Even though the Challenge Steel mills remained a major product of the Challenge Company for a number of years, they are not common in the field.  They are much less frequently seen than the Dandy  steel mills, but when they are spotted they are quite easily identified by their unique combination of mechanical and design features.  Placed on the market about 1912, the Challenge Vaneless mill with spear point counterweight is the most common of the several vaneless mills produced throughout the years by the Challenge firm.  It is easily identified in the field because of its distinctive ironwork and the sharply pointed cast iron counterweight bearing its name.

The 20th Century Challenge Vaneless windmill with its spear point counterweight was sold throughout the Midwest and Great Plains for almost two decades. It appears in company literature at least into the mid 1920's.  Manufacture's literature from some years lists the trim as red and from other years lists it as green.  It is difficult to say which was more common.  For a few years from about 1924 to the end of the 1920's, a variant of the Challenge Vaneless was manufactured and known as the Challenge Self Oiling Vaneless.

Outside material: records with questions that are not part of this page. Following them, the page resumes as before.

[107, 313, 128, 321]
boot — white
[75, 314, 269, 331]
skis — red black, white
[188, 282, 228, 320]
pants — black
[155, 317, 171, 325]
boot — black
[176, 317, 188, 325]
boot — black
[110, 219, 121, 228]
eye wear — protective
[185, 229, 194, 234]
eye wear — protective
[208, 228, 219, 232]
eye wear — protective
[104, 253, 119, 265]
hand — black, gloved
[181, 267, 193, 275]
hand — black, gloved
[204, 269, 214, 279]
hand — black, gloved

Even though the Challenge Vaneless mills were made for at least a decade and a half and were used in most areas where vaneless mills were common, today they are not seen frequently.  Manufactured from 1927 until the second World War, the Challenge 27 was the last top of the line mill introduced by the Challenge Company.  It is a self oiling back geared steel pumping mill, still used by the thousands throughout the US, which was available in a full range of sizes from 6' to 22' in diameter.  The Challenge 27 proved to be one of the most successful American windmills of the 20th Century, but the road to its perfection was not a smooth one. The first attempt at replacing the old Challenge Steel mill with its internal mechanism was the development of a short lived Challenge 24 open back geared steel mill in 1924.  It was only produced for a few months.  Then the company came out with the Challenge 26 self oiling back geared steel mill.  Even though government pressure for replacement of defective merchandise was unknown at the time, in order to retain its good name, the Challenge Company replaced it at its own cost all the Challenge 26 mills.  The Challenge 27 mill was indeed a fine product.  All the problems found in the previous mills were rectified, and thousands of Challenge 27 mills were sold.  The distinctive vane sheet is one of the easiest identifying things of the 27 mill.  In addition to its shape, it also bears the only ornamentation on the mill with the words "Challenge 27 Batavia, Ill." in black with the capital letter "C" in red.

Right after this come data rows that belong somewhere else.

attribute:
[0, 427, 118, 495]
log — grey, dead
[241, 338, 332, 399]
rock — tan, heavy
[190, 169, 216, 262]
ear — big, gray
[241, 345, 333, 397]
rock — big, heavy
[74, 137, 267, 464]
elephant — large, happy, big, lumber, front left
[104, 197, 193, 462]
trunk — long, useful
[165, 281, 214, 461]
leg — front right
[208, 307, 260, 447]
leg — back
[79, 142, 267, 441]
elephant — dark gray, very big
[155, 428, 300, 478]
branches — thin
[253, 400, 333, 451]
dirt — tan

Initially in 1927 the mills were available on in 6', 8', 10', and 12' diameters.  By 1929, 14', 16', and 18' sizes were added, and in 1930, both 20' and 22' sizes were introduced. The 22' size, today rare, was the largest self oiling steel windmill mass produced in the US.  Manufacture of the Challenge 27 windmills ceased with the American entry into WWII and the conversion of the Challenge plant toward  production. After the close of the war however, a firm known as the US Challenge Company for a few years made an almost identical windmill.  This company ceased production in the early 1950's, and today the famous windmill factory serves the role of a warehouse for surplus US government property.  Challenge 27 windmills today can be seen in almost all parts of the US and in many foreign countries where windmills were used.  They are by far the most common products of the former Challenge Company, and many of them remain in service today as one of the legacies of Batavia, "The Windmill City."